What else have you learned from the Legend of Zelda?  If there was a Legend of (insert your name here), how would it play out?  Leave your story in the comments!


About Cole Bradburn

I'm a writer and doctor in lifelong pursuit of health, happiness, and adventure. I currently live in Raleigh, NC with the love of my life and our amazing boys.

  • Love this! 

    • Thanks Kevin, it was a blast to write.  I must admit, I dusted off the gold cartridge before I started typing.

  • This. Is. Brilliant. By far one of the best RPG series of all time. Reminded me that I left my current “Ocarina of Time” game at Ganon’s Castle before beating it (for at least the 10th time). Fantastic lessons to be learned from this timeless story.

    • Thank you Todd.  Zelda is easily my favorite game series.  Such a sense of adventure, wonder, and discovery.  There were so many more lessons I either left out or have thought of in retrospect.  

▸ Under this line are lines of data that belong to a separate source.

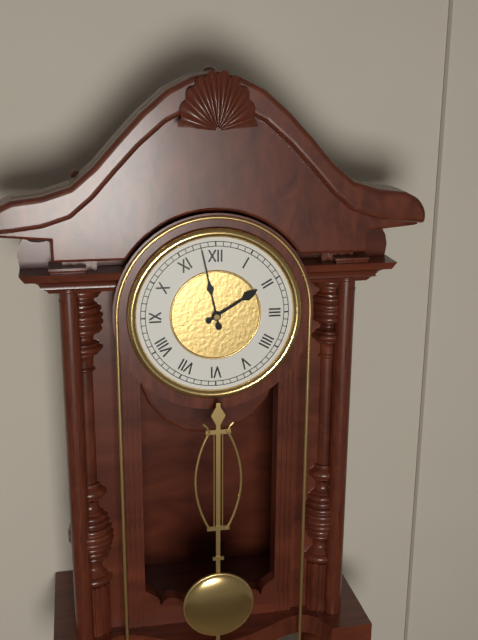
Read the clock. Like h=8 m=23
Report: h=1 m=58
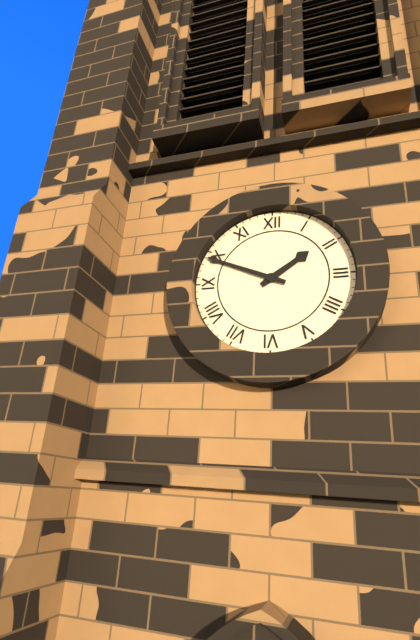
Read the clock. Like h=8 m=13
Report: h=1 m=49
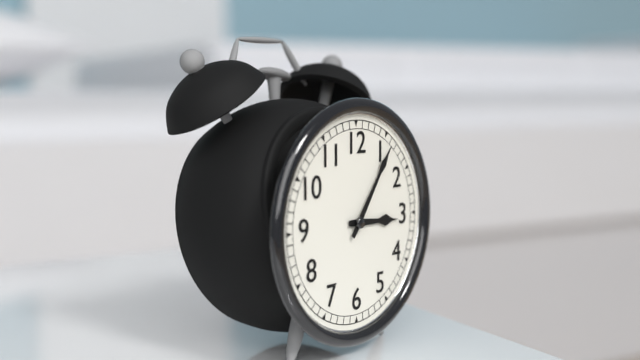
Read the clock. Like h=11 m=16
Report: h=3 m=6
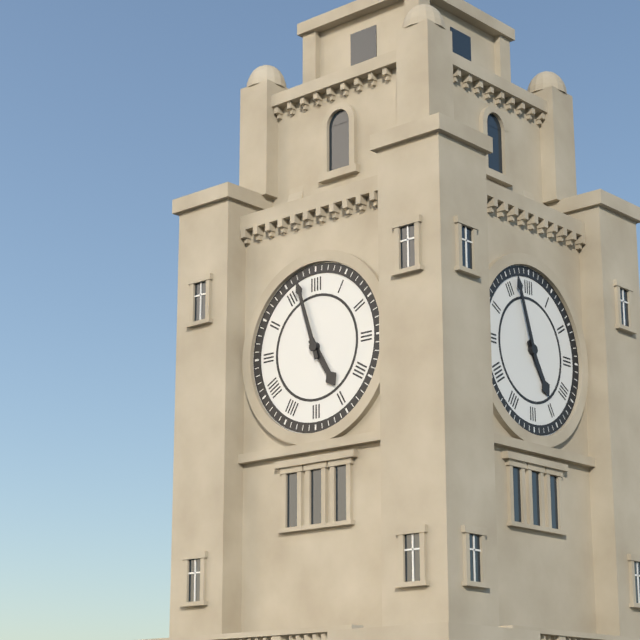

      By the way…what are you waiting for?!  Ganon needs slaying 🙂

      Thanks for stopping by. 

      • Ha, amen to that! I think this just determined my evening activities. 🙂 Also working through both “Oracle of Seasons” and “Oracle of Ages”. Never gets old. All the best with the new adventures of fatherhood, BTW!

  • Renee P.

    Cole, great read.  Inspiring and insightful. 

  • Pingback: Happy moment: Scribbled Revisions got nominated for a Kreativ Blogger Award! | scribbled revisions()

  • Pingback: My Son’s Zelda Nursery | The Adventure by Cole Bradburn()

  • Pingback: Legend of Zelda Nursery - fiji-dublin: Blog - IGN()

  • James

    This is too cute, and true! I just stumbled upon this after watching the video of your Zelda nursery. It looks awesome! I’m glad that you were able to find some inspiring messages out of an entertainment medium that is often not taken seriously. Long live Zelda!

    • Agreed!  Although I never saw them when I was younger, it is amazing how many principles/great messages there can be within the medium of games, especially the ones that let you use your imagination to fill in the story.